B.C. woman killed in Alaskan floatplane crash remembered as 'nicest person ever'
Friends are remembering the Canadian killed in Monday's floatplane collision in Alaska as an accomplished taekwondo martial artist looking forward to the next stage of her life.
Elsa Wilk, 37, who was from Richmond, B.C., but lived in Port Coquitlam, B.C., was named as one of six people killed after two sightseeing planes collided above open water in Alaska.
Her husband, Ryan Wilk, 39, of Utah, also died.
The Wilks had been passengers on the cruise ship Royal Princess, which was on a seven-day trip from Vancouver to Anchorage operated by Princess Cruises.

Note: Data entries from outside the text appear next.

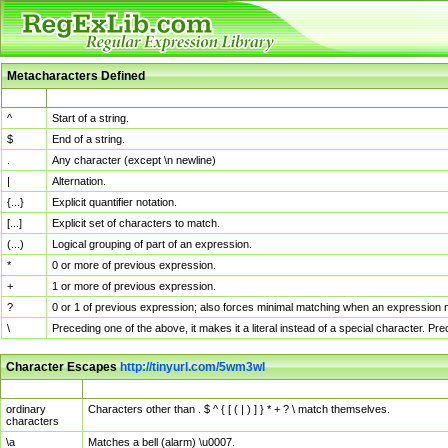
Metacharacters Defined
MChar
Definition
^
Start of a string.
$
End of a string.
.
Any character (except \n newline)
|
Alternation.
{...}
Explicit quantifier notation.
[...]
Explicit set of characters to match.
(...)
Logical grouping of part of an expression.
*
0 or more of previous expression.
+
1 or more of previous expression.
?
0 or 1 of previous expression; also forces minimal matching when an expression mi
\
Preceding one of the above, it makes it a literal instead of a special character. P
Character Escapes
http://tinyurl.com/5wm3wl
Escaped Char
Description
ordinary
Characters other than . $ ^ { [ ( | ) ] } * + ? \ match themselves.
characters
\a
Matches a bell (alarm) \u0007.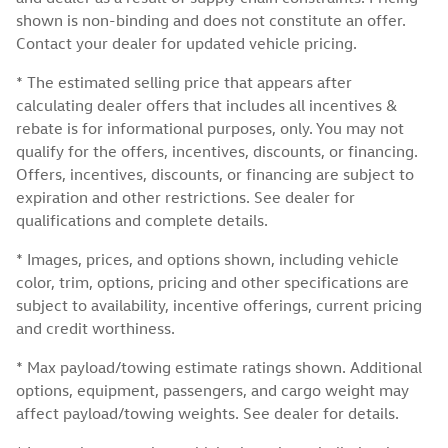
shown is non-binding and does not constitute an offer.
Contact your dealer for updated vehicle pricing.
* The estimated selling price that appears after
calculating dealer offers that includes all incentives &
rebate is for informational purposes, only. You may not
qualify for the offers, incentives, discounts, or financing.
Offers, incentives, discounts, or financing are subject to
expiration and other restrictions. See dealer for
qualifications and complete details.
* Images, prices, and options shown, including vehicle
color, trim, options, pricing and other specifications are
subject to availability, incentive offerings, current pricing
and credit worthiness.
* Max payload/towing estimate ratings shown. Additional
options, equipment, passengers, and cargo weight may
affect payload/towing weights. See dealer for details.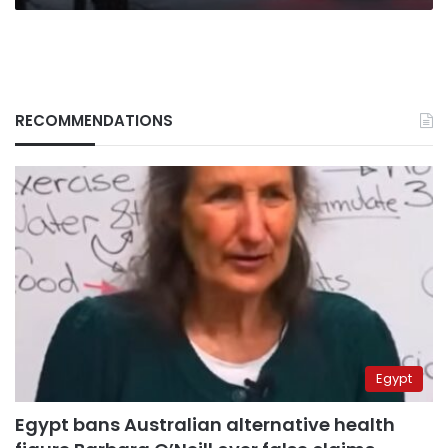
RECOMMENDATIONS
Egypt
Egypt bans Australian alternative health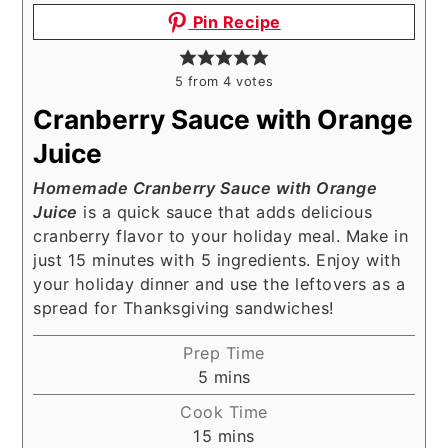
Pin Recipe
5
from
4
votes
Cranberry Sauce with Orange
Juice
Homemade Cranberry Sauce with Orange
Juice
is a quick sauce that adds delicious
cranberry flavor to your holiday meal. Make in
just 15 minutes with 5 ingredients. Enjoy with
your holiday dinner and use the leftovers as a
spread for Thanksgiving sandwiches!
Prep Time
minutes
5
mins
Cook Time
minutes
15
mins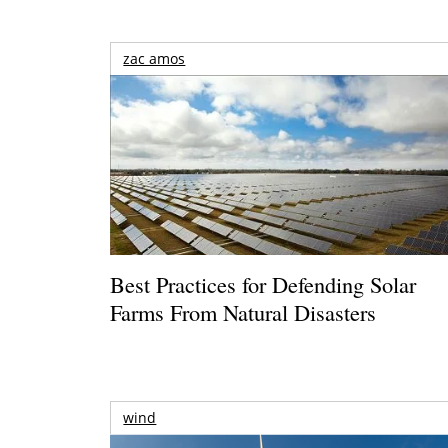
zac amos
Best Practices for Defending Solar
Farms From Natural Disasters
wind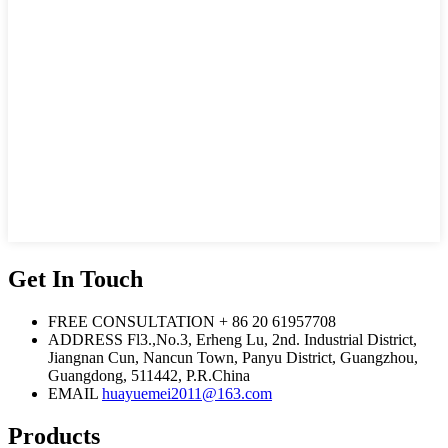
Get In Touch
FREE CONSULTATION
+ 86 20 61957708
ADDRESS
Fl3.,No.3, Erheng Lu, 2nd. Industrial District,
Jiangnan Cun, Nancun Town, Panyu District, Guangzhou,
Guangdong, 511442, P.R.China
EMAIL
huayuemei2011@163.com
Products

Frank Lerch, who has known Elsa for six years through practising taekwondo, said she and Ryan were married last year and were planning a move to Salt Lake City soon.
"She quit her job, saying she wanted to live ... and enjoy her life before she makes the big move," Lerch said. "That's [when this] happened. We're totally shocked."
Lerch said Elsa, who had worked as a marketing director for various tech companies in Vancouver, was a black belt in taekwondo who had participated in many competitions.
"I saw her flexibility [when] she made a split in the air ... [it made me] work hard on myself to be better," he said.
Lerch said Elsa was a fierce competitor but was always laughing and always had a kind word.
"When you can kick someone in the face and still call her a friend..." he said. "She was the nicest person ever."
The U.S. National Transportation Safety Board are investigating the crash, which also injured 10 people. Investigators have requested flight tracking data and want to talk to the surviving pilot, passengers, plus the floatplane owners and other witnesses.